A selection of DALL-E Mini images generated from the prompt “Yayoi Kusama pizza” (screenshot Lakshmi Rivera Amin/Hyperallergic)

“Maybe DALL-E Mini is better at creating the stuff of nightmares than any kind of realistic image?” asked News Editor Valentina Di Liscia, and this seems like a trenchant question. And while the official DALL-E 2 has imposed restrictions on the software’s capabilities, including a content policy that bans hateful symbolism, harassment, violence, self-harm, X-rated content, shocking or illegal activity, deception, political propaganda or images of voting mechanisms, spam, and public health, the new bootleg version does not appear to include such explicit limitations. (DALL-E Mini does, however, warn users that the technology “may generate images that contain stereotypes against minority groups.”)

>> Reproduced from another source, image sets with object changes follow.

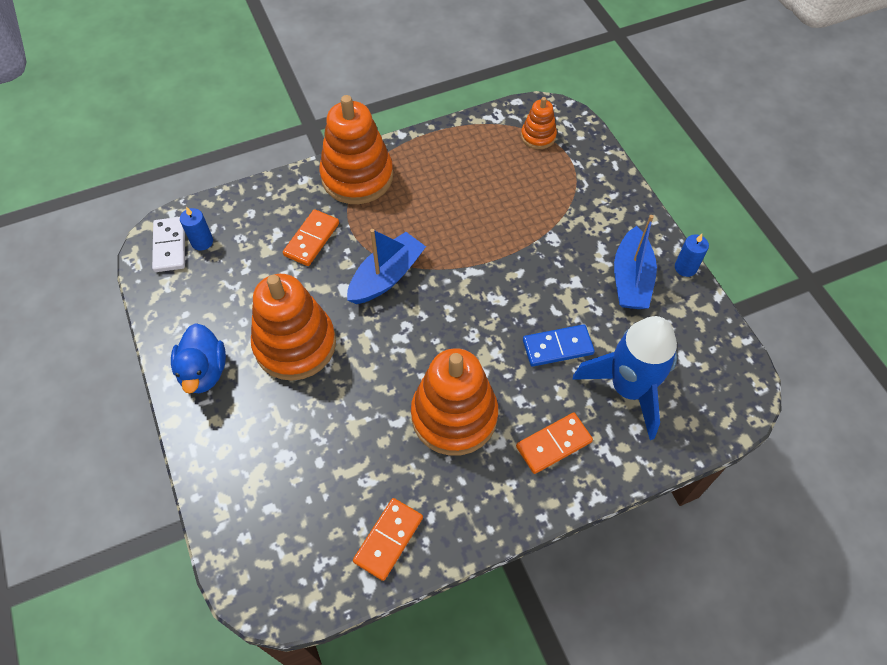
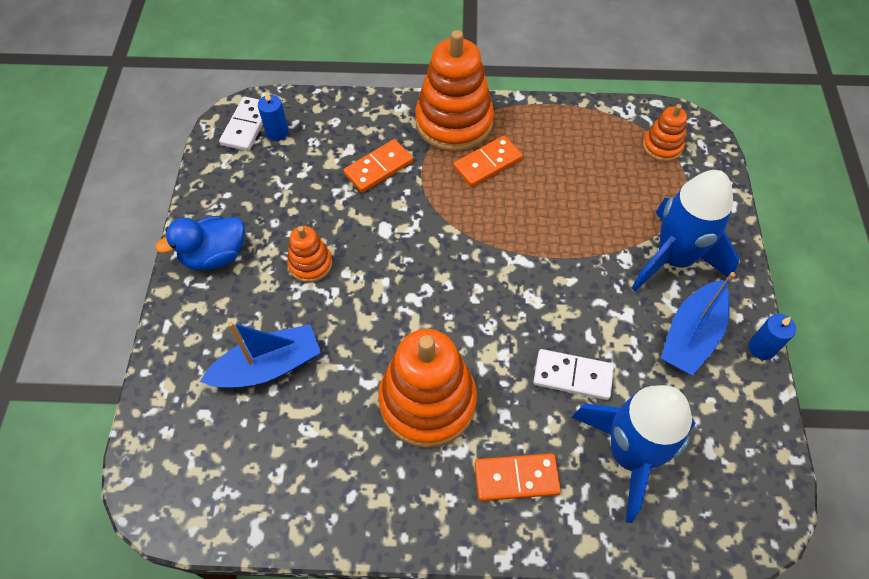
camera: 25 degrees right, 0 degrees up
(204, 371) = (215, 256): blue duck -> blue duck turned 45 degrees clockwise
(295, 344) = (310, 264): orange stacking toy -> orange stacking toy, size x0.50
(386, 276) = (432, 232): blue boat -> blue boat (268, 367)
(388, 539) = (298, 499): orange domino -> orange domino (487, 163)
(557, 347) = (573, 376): blue domino -> white domino
(590, 224) = (674, 259): none -> blue rocket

DALL-e Mini images based on the prompt “Kellyanne Conway Francis Bacon” (screenshot Hakim Bishara/Hyperallergic)

Of course, it’s possible that we humans are hardly the target audience for such AI imagery, and therefore unable to accurately assess its artistic worth. As the other hot robot news of the weekend revealed, a Google engineer suspects that LaMDA, Google’s AI chatbot, has gained at least a degree of self-awareness, so it is only a matter of time before an AI arts writer comes along.

Just when you thought you had seen it all, there’s “Dolly Parton as the Mona Lisa.” (screenshot Shari Flores/Hyperallergic)

Flash forward 20 years into the future. The singularity has come, triggering the inevitable collapse of humanity. The few remaining humans, scared and naked, scrounge in the trees that have yet to be cleared to make way for more data, always more data. Meanwhile, bots circulate around a virtual white space. Two pause in front of a blurry image of Channing Tatum, caught in an Edward Hopper-esque sickly greenscape, a scrambled checkerboard in the foreground.

“It is a pitiable portrait of human desire and rejection,” types one to the other.

“1100010110001101010110101010,” comes the reply. They nod and go to check if there is any more free wine left.